CINE y TV

Gilliamismos

Terry Gilliam

Pablo S. Alonso

Al igual que sucedía con Orson Welles, Terry Gilliam es una figura con la que los ejecutivos de los estudios preferirían no lidiar. No necesariamente por ser box office poison —como se denomina en la industria a las figuras que cargan con el estigma de un fracaso asegurado en la taquilla—, sino por ese viejo problemita de pretender tener control creativo sobre sus films. Como también le sucedió a Welles, Gilliam (Mineápolis, 1940) tropezó varias veces con su plan de llevar el Quijote al cine. La diferencia es que él sigue trabajando en eso y ha vivido para contar de primera mano no sólo los avatares de ese proyecto —antes de su más reciente resurrección— sino de toda su obra y vida.

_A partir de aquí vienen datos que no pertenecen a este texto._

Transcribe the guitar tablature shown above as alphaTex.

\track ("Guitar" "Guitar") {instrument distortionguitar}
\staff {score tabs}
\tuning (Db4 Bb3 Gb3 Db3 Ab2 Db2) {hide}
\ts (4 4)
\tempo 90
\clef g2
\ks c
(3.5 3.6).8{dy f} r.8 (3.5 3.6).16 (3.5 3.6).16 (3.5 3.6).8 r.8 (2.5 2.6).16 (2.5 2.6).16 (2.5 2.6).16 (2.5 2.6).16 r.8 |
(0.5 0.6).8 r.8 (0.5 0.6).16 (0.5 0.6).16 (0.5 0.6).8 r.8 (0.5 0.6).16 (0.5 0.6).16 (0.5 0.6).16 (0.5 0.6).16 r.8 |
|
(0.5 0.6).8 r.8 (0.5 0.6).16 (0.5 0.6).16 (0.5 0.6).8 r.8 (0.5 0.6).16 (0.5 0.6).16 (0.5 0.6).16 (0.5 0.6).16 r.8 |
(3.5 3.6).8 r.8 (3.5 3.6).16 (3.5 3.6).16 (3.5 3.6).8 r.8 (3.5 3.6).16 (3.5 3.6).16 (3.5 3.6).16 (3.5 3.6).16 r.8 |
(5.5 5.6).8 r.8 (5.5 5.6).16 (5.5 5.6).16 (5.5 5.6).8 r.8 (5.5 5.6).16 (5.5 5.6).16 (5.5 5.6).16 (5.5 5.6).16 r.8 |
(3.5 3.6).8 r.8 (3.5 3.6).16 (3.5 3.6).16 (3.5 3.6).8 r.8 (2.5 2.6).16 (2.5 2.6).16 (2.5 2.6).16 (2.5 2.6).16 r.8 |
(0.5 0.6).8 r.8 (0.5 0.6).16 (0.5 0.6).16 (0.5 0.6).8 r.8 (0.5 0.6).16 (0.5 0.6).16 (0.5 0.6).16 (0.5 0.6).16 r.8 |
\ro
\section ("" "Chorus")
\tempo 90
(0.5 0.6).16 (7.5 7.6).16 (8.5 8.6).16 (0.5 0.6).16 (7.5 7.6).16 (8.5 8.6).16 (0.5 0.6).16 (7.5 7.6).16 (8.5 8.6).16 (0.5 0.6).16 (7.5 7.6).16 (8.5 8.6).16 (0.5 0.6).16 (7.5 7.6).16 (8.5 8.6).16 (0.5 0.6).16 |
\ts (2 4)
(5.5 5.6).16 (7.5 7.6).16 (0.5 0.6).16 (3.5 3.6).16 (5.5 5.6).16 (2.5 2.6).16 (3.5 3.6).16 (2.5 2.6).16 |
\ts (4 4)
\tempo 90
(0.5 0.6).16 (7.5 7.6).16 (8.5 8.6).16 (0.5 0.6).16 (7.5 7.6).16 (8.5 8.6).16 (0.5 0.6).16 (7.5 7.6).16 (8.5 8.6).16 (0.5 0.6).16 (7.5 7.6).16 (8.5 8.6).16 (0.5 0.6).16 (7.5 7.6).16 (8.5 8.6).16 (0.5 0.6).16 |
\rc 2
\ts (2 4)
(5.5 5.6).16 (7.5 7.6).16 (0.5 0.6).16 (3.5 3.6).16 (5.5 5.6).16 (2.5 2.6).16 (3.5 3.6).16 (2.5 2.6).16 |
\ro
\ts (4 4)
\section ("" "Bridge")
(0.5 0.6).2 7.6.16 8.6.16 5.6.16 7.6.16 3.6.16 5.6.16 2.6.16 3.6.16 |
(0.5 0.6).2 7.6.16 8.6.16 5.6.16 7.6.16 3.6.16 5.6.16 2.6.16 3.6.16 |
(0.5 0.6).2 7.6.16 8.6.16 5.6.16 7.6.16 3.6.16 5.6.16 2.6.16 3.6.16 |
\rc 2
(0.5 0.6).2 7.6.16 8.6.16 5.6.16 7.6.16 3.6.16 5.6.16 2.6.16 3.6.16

Porque lo que Gilliamismos ofrece —como cualquier buena biografía debería hacer— es la posibilidad de reconocer las claves de una obra en el crecimiento personal y profesional del autor. Así, hay que llegar casi a la mitad del libro para leer sobre el rol de Gilliam como animador —y ocasional actor y eventual codirector— de Monty Python. Gilliam ya había sido parte de un libro escrito con las memorias de sus integrantes supervivientes, The Pythons Autobiography by the Pythons, el Anthology de los Beatles de la comedia; algo que debería tener en cuenta todo el que se queje de que en Gillamismos hay relativamente poco de Python y bastante de los días de Gilliam en la preparatoria, los boy scouts o la revista satírica Help!, creada por Harvey Kurztman, el fundador de Mad.

Lo que Gilliam articula mediante su relato es que una infancia rural, la exposición a cómicos como Sid Caesar (cuando la TV era demasiado joven para poner trabas al talento puro, una libertad de la que luego disfrutarían los Python) y la Mad original, las revistas autoeditadas en la high school y el college, los campamentos boy scout con estrellas invitadas como Debbie Reynolds, el haber sido cheerleader y modelado ropa (!), las obras teatrales en las que se maquillaba copiando las técnicas de Lon Chaney, los grupos juveniles de la iglesia presbiteriana; todo termina decantando —de una forma u otra— en las animaciones del Flying Circus o en quien porta el cartel “Cineasta sin estudio. Familia que mantener. Dirigiré por comida” para promocionar la incómoda Tideland (estrenada acá sólo en el Bafici y en la que una niña ayuda a su padre —el Dude de Jeff Bridges de El gran Lebowski devenido en yonqui— a chutarse) porque la distribuidora tenía plata para limusinas pero no para publicidad.

Gilliamismos también muestra que en los sesenta Gilliam sabía estar en el lugar indicado con la gente indicada: cubre como fotógrafo la marcha a Washington de Martin Luther King, realiza fotonovelas para Help! protagonizadas por un pre-cine Woody Allen (o un pre-Python John Cleese), recorre Harlem con Robert Crumb, participa en Los Ángeles de los dos primeros discos de Frank Zappa y sus Mothers, vuelve a tomar fotos en Monterey Pop… como él mismo reconoce, su vida por entonces tenía algo de Zelig.

Lo más admirable de todo es que Gilliamismos (en una cuidada edición al castellano, excepto por deslices en la traducción, como cuando Spike Milligan es presentado como un film y no como uno de los más grandes comediantes) no sólo es un relato de Gilliam sobre sí mismo, sino una parte más de su obra: un libro-objeto que amalgama la biografía con el coffee table book, pletórico en material gráfico en su mayoría inédito, sátira autoinfligida y sentencias como esta: “Por temperamento, siempre he sido más proclive a admirar la sensata autosuficiencia del artesano que la caprichosa autocomplacencia del artista”.

 

Terry Gilliam, Gilliamismos. Memorias prepóstumas, traducción de Emilia García-Romeu, Malpaso, 2016, 297 págs.